** What to do **
What is needed is an exact repetition of the lines below, from the first one through the one holding "Changes to tax deferrals", with no pictures and nothing else.

** The data **

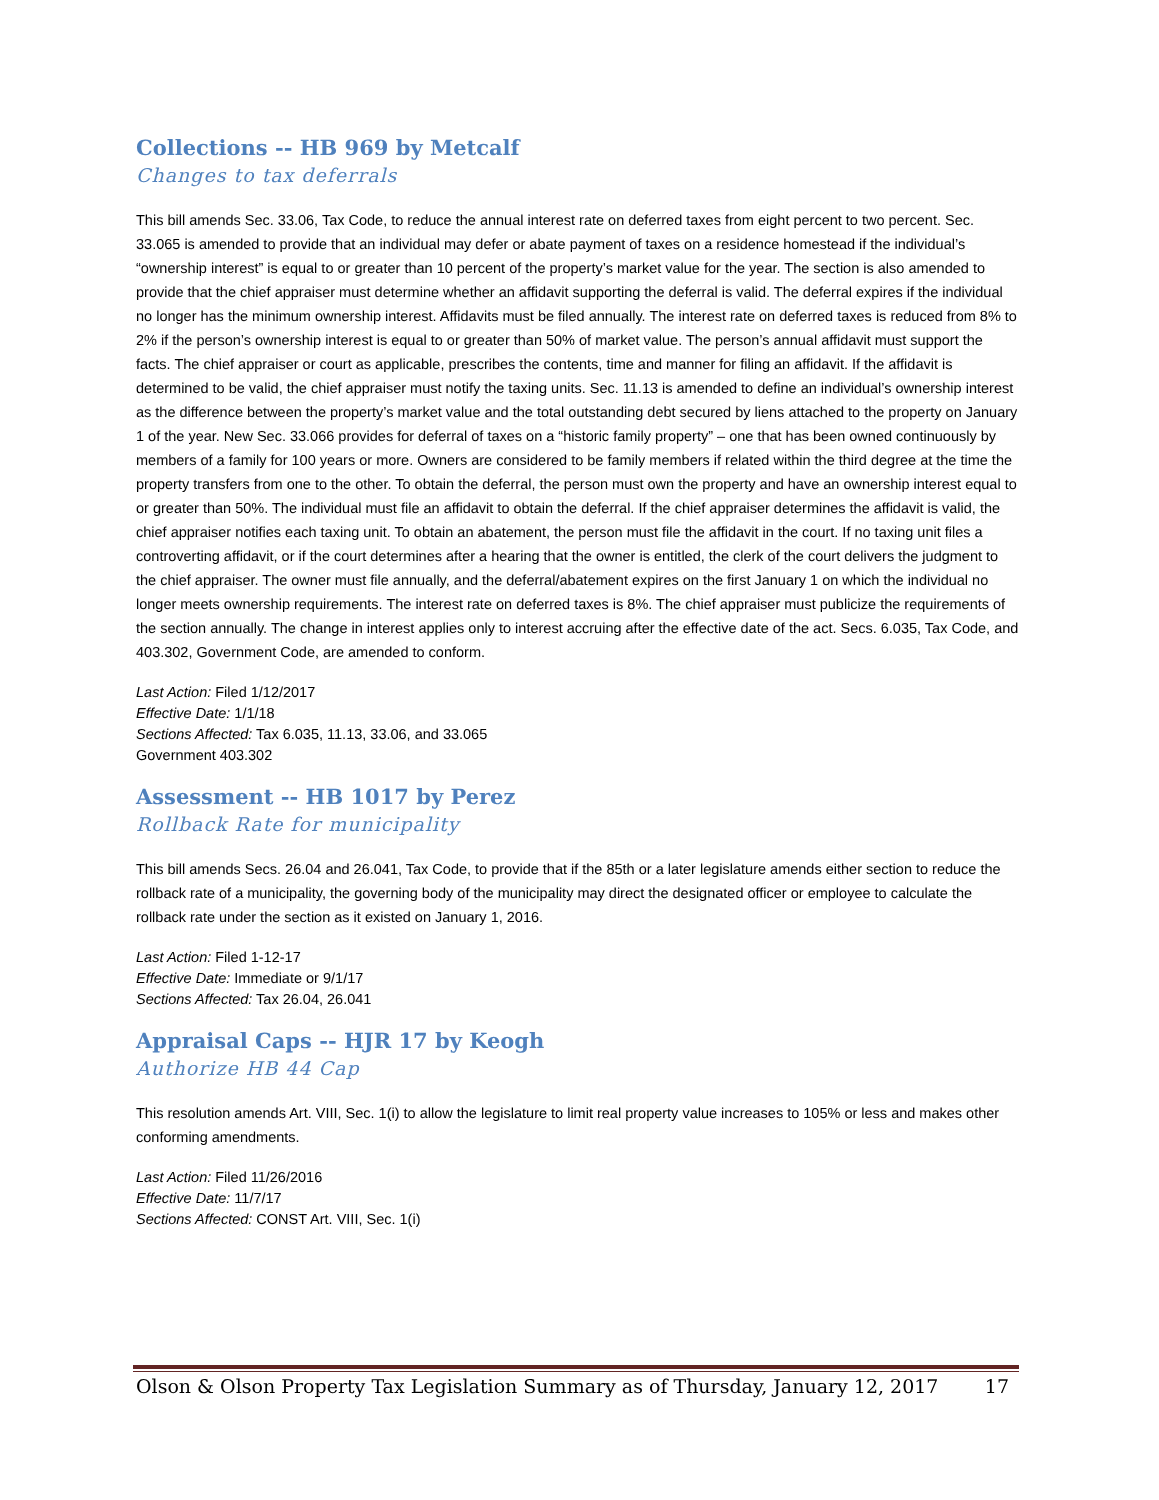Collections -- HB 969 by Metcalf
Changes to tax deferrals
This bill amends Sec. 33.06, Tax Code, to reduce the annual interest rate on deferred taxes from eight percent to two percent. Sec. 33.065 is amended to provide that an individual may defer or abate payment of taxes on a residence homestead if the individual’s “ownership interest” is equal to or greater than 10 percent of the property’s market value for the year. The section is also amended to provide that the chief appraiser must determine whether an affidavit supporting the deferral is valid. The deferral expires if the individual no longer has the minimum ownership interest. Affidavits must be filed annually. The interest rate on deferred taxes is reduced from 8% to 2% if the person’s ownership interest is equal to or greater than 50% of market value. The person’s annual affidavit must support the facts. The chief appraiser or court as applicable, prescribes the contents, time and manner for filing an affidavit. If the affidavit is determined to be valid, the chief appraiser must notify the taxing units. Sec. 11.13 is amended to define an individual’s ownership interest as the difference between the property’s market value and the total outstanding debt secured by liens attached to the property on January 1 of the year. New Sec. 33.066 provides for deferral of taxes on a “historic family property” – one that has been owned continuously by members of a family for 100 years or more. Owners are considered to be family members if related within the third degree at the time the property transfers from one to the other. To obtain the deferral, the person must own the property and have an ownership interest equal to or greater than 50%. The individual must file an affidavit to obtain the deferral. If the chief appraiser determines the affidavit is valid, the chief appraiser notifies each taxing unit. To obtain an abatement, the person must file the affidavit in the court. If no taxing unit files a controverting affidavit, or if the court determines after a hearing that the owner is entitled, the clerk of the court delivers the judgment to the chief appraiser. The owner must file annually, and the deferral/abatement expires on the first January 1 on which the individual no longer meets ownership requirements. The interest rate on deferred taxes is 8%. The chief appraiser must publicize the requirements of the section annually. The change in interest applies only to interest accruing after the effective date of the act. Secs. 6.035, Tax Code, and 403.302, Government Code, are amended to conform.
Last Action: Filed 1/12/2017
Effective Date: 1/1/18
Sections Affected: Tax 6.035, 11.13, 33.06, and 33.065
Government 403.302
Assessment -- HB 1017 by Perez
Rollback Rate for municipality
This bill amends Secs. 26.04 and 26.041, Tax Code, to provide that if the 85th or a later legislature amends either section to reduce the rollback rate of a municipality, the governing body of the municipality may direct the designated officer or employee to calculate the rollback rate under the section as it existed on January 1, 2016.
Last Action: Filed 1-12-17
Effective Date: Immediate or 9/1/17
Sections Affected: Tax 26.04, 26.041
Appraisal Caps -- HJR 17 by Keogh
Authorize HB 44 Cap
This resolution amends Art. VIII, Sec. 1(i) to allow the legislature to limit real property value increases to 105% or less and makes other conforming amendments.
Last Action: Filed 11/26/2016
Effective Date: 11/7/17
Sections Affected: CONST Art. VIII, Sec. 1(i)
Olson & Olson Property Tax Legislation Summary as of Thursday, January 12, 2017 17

** Task response **
Collections -- HB 969 by Metcalf
Changes to tax deferrals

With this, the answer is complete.